Saturday, May 8

Veggie Pasta with Goat Cheese

This is one of mine and Ryan's favorite weekday dinners.  Its easy, healthy, and filling.

Serves 2-3

1 Large Shallot - thinly sliced
1 Medium Red Bell Pepper - diced
1 Medium Yellow Squash - thick sliced, quartering the larger slices
1 Medium Zucchini - thick sliced
1/2 Package Baby Bella Mushrooms - quartered
1 Bunch of Spinach (do not use baby spinach) - washed and torn into large pieces
2-3oz Fresh Crumbled Goat Cheese (I like to use herbed Goat Cheese but plain is good too)
Dried Red Pepper
Kosher Salt
Fresh Cracked Pepper
Olive Oil
Whole Wheat Pasta (enough for 2 - 3)
Fresh grated Parmesan (optional)

Prep all the veggies as detailed above.  Start water boiling for pasta.  In a large saute pan with a lid, heat 1 tbsp of olive oil over medium heat.  Add shallots and saute until golden.  Add red bell pepper, and season with salt, pepper, and red pepper flakes.  Sautee until red bell pepper starts to soften.  Add squash and zucchini and saute until they start to soften - if they start to brown add a bit more olive oil to the dish.  Add mushrooms and saute until soft, then add spinach.  Cover with lid and lower heat to medium-low.

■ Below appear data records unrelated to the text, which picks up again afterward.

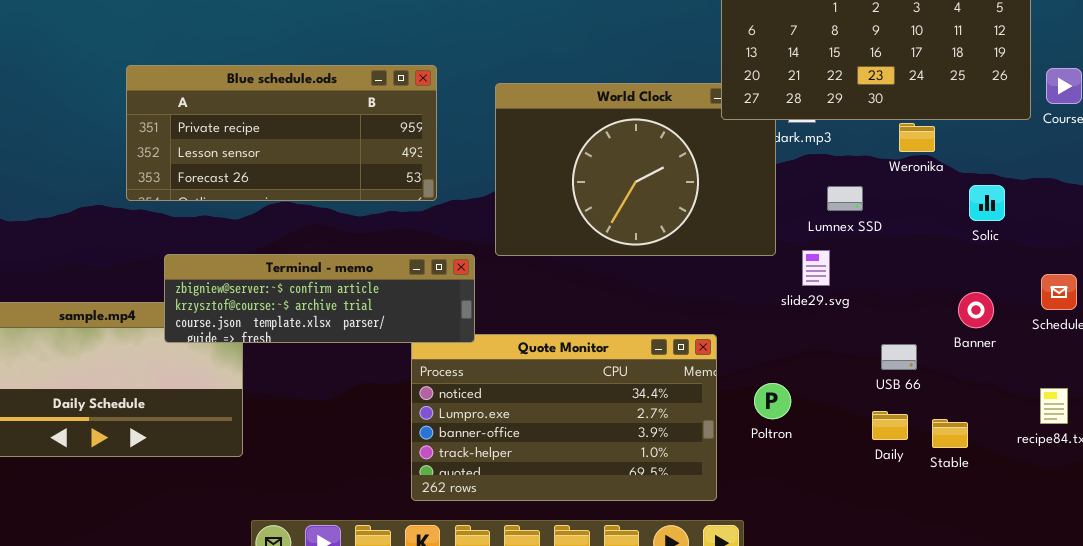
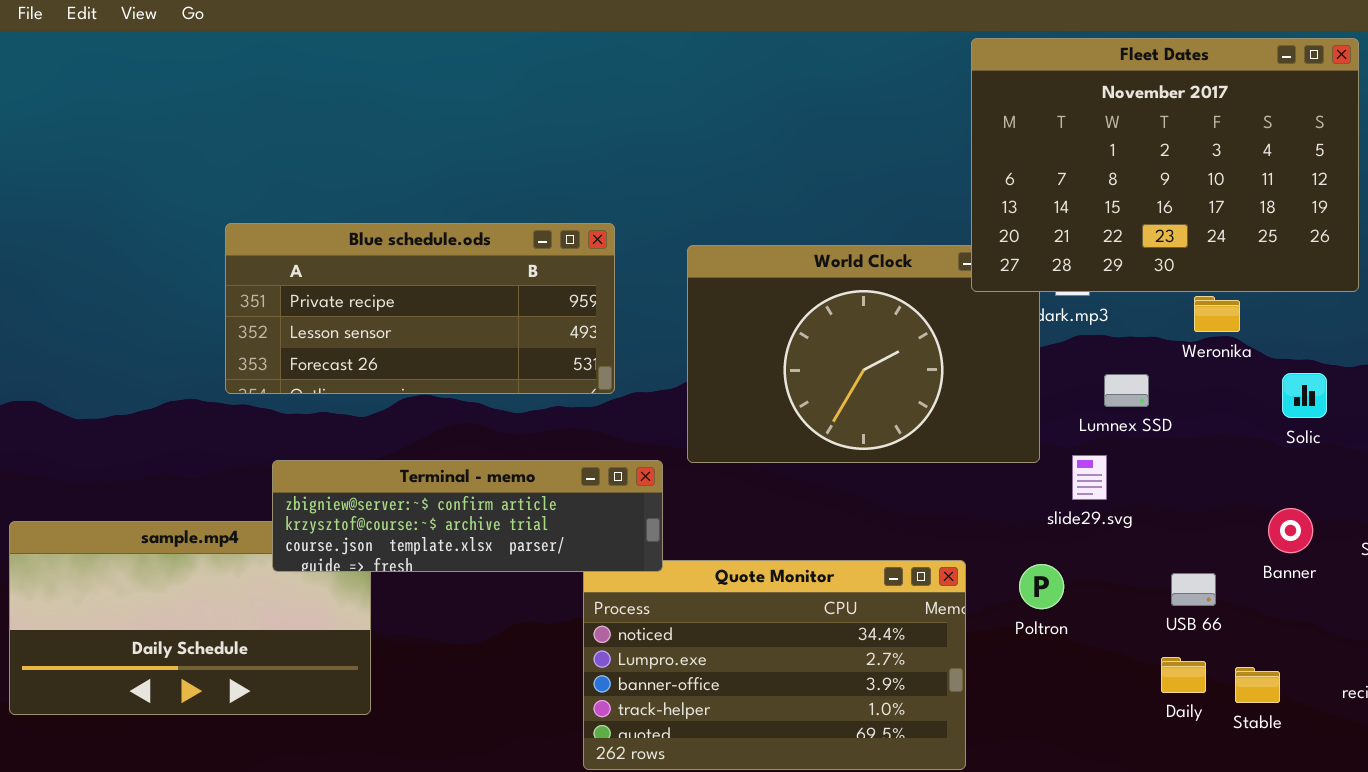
Poltron: [754,383,791,419] -> [1019,564,1064,609], moved

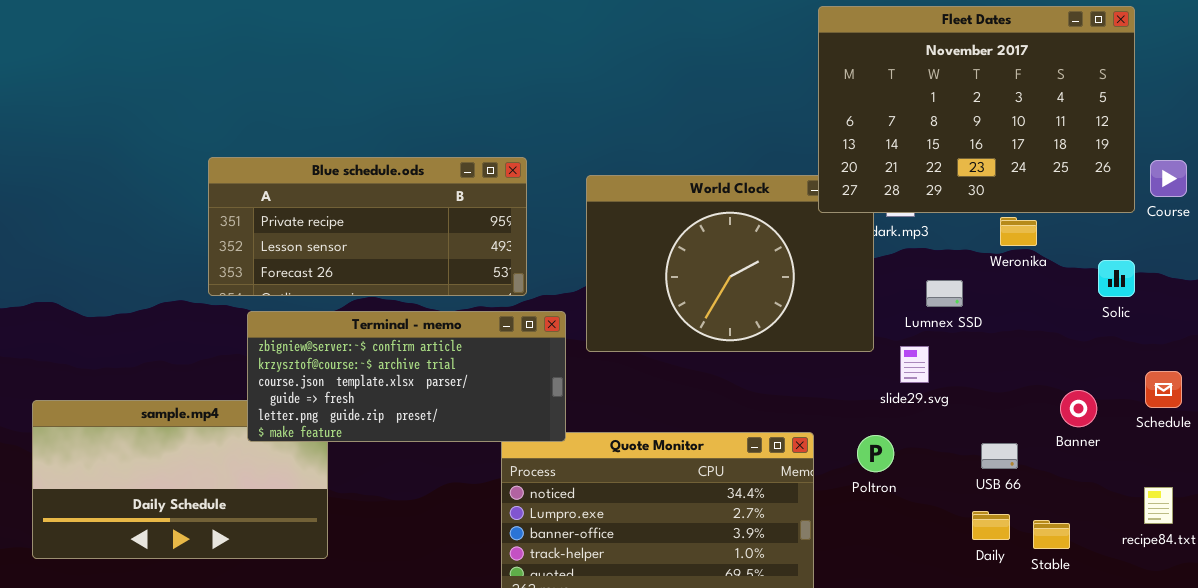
Solic: [1282,373,1327,418] -> [1098,260,1135,297], moved
Terminal - memo: [272,460,663,572] -> [247,311,566,442], resized

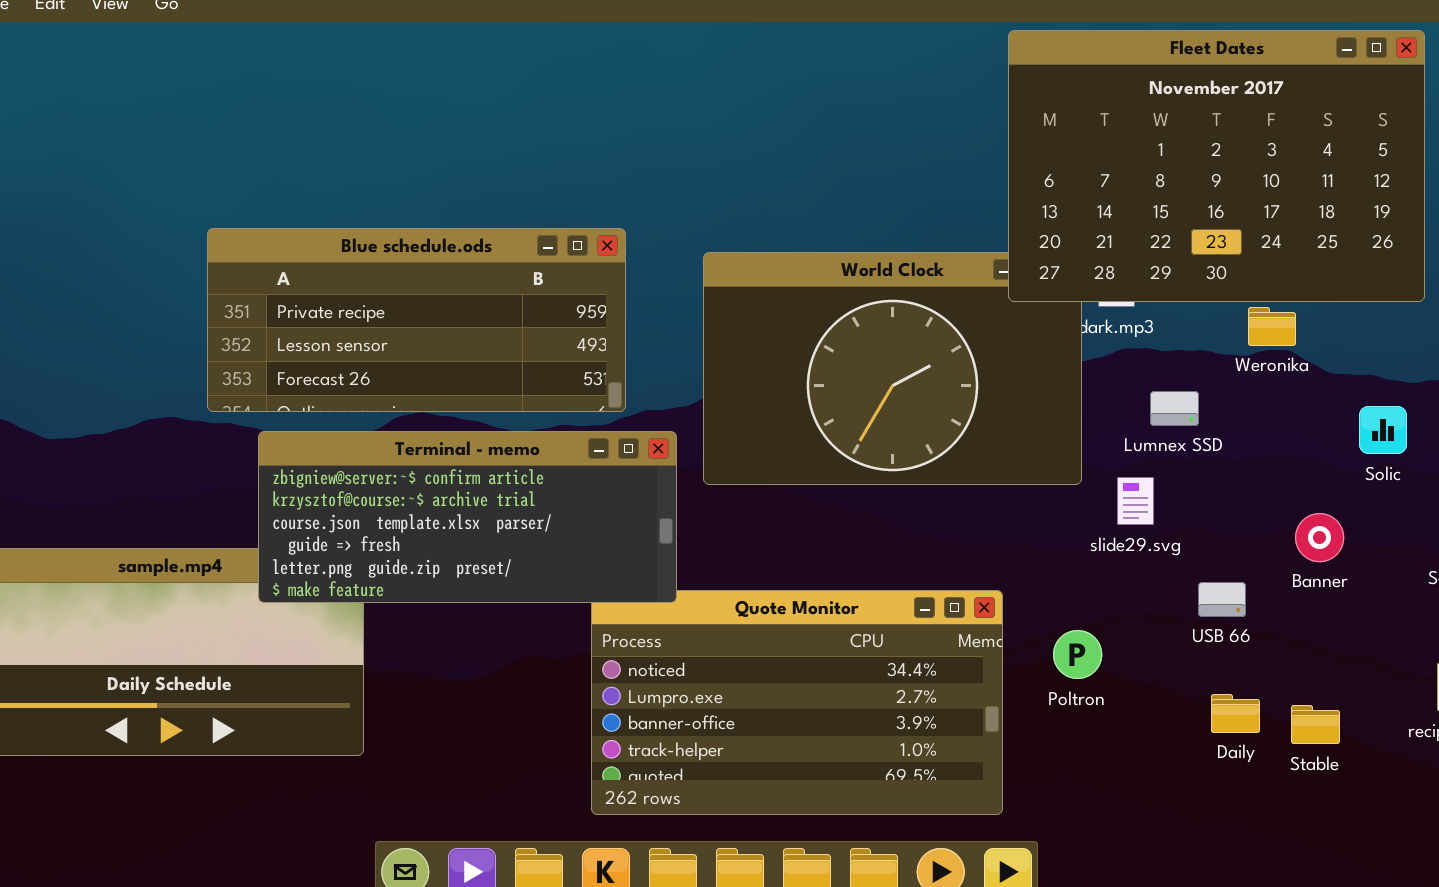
Solic: [1098,260,1135,297] -> [1359,406,1407,454], moved
Banner: [1060,390,1097,427] -> [1295,513,1344,562], moved
Poltron: [857,435,894,472] -> [1053,630,1102,679], moved
USB 66: [981,443,1018,469] -> [1198,582,1246,617], moved

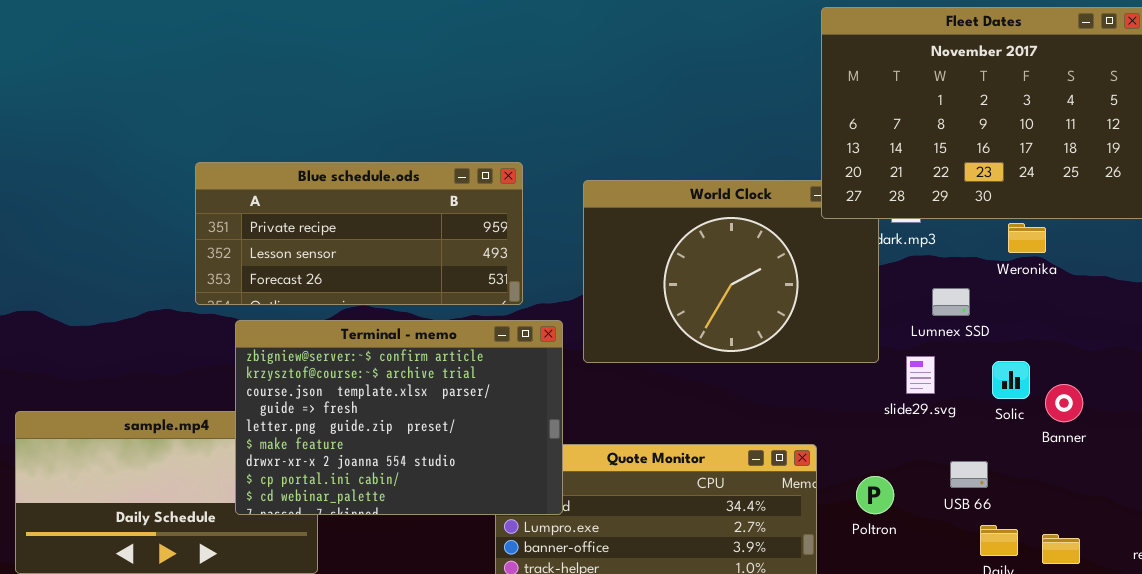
Solic: [1359,406,1407,454] -> [992,361,1030,399], moved
Terminal - memo: [258,431,677,603] -> [235,320,563,515], resized
USB 66: [1198,582,1246,617] -> [950,461,988,488], moved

By now your water should be boiling, so add your wheat pasta to cook.  When finished, drain and divide into large shallow bowls.  By now spinach should be wilted so stir the veggie mix and season to taste with additional salt/pepper if needed.  Top pasta in bowls with crumbled goat cheese, and then top with veggie mix.  Serve with fresh grated Parmesan cheese.

Ryan and I have also used shrimp in this dish on occasion which is a nice additon.